Written exercise> Copy the portion of the note on sharing profiling output that starts at "Profiling helps you" and ends at "or **raw/sample cell values**.".

Page extract>
Profiling helps you understand data, but some report fields can still expose
real emails, names, IDs, or other sensitive values. Before you paste output into
GitHub issues, Slack, public notebooks, or shared logs, check whether you are
sharing **aggregate statistics only** or **raw/sample cell values**.

**What is aggregate-only vs may expose raw values**

| Field or export | Aggregate-only? | May expose raw / sample data? |
| --- | --- | --- |
| `row_count`, `column_count`, `duplicate_rows`, `duplicate_ratio`, `quality_score`, `score_components` | Yes | No |
| `null_count`, `null_ratio`, `unique_count`, `unique_ratio`, whitespace / empty-string counts | Yes | No |
| Numeric `min` / `max` / `mean` / `std` / `q25`–`q95` | Statistics only | Uncommon on large datasets; small tables can still be identifying |
| `semantic_type`, `suggested_dtype`, `warnings` | Metadata / hints | Can imply PII type (for example email-like), not redaction |
| `ColumnProfile.sample_values` (in-memory) | No | **Yes** — first *N* non-null values (`sample_size` on `ar.profile()`) |
| `ColumnProfile.top_values` | Includes counts / ratios | **Yes** — frequent **actual** values (exact or approximate; see below) |
| `report.to_dict()` | Mixed | **Yes** — includes `sample_values` and `top_values` unless you redact samples |
| `report.to_dict(redact_sample_values=True)` | Mixed | `sample_values` → `"[REDACTED]"` (same list length); **`top_values` unchanged** |
| `report.to_markdown()`, `report.summary()` | Yes | No raw cell values in output |
| `report.to_html()` / notebook display of `report` | Partial | **Shows `top_values`** chips; does not list `sample_values` |
| `report.to_pandas()` | Partial | Includes **`top_values`**, not `sample_values` |
| `ProfileComparison.to_dict()` | Nested profiles | **Yes** — embeds `left_profile` / `right_profile` via default `to_dict()` |

Arnio does **not** auto-mask emails, phone numbers, or IDs by column type. Use the
controls below for safer sharing.

Source material>
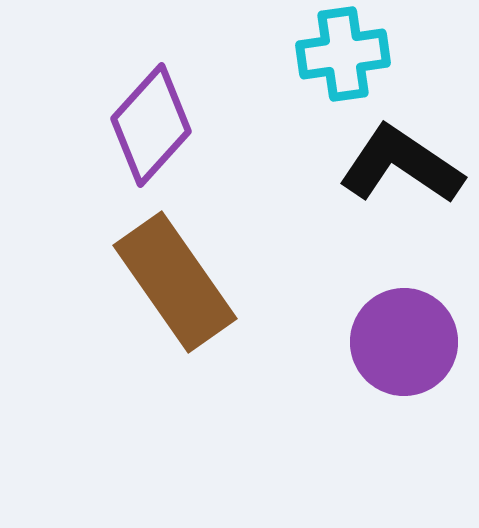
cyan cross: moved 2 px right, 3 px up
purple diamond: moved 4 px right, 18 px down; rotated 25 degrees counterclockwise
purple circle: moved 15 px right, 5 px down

Output>
Profiling helps you understand data, but some report fields can still expose
real emails, names, IDs, or other sensitive values. Before you paste output into
GitHub issues, Slack, public notebooks, or shared logs, check whether you are
sharing **aggregate statistics only** or **raw/sample cell values**.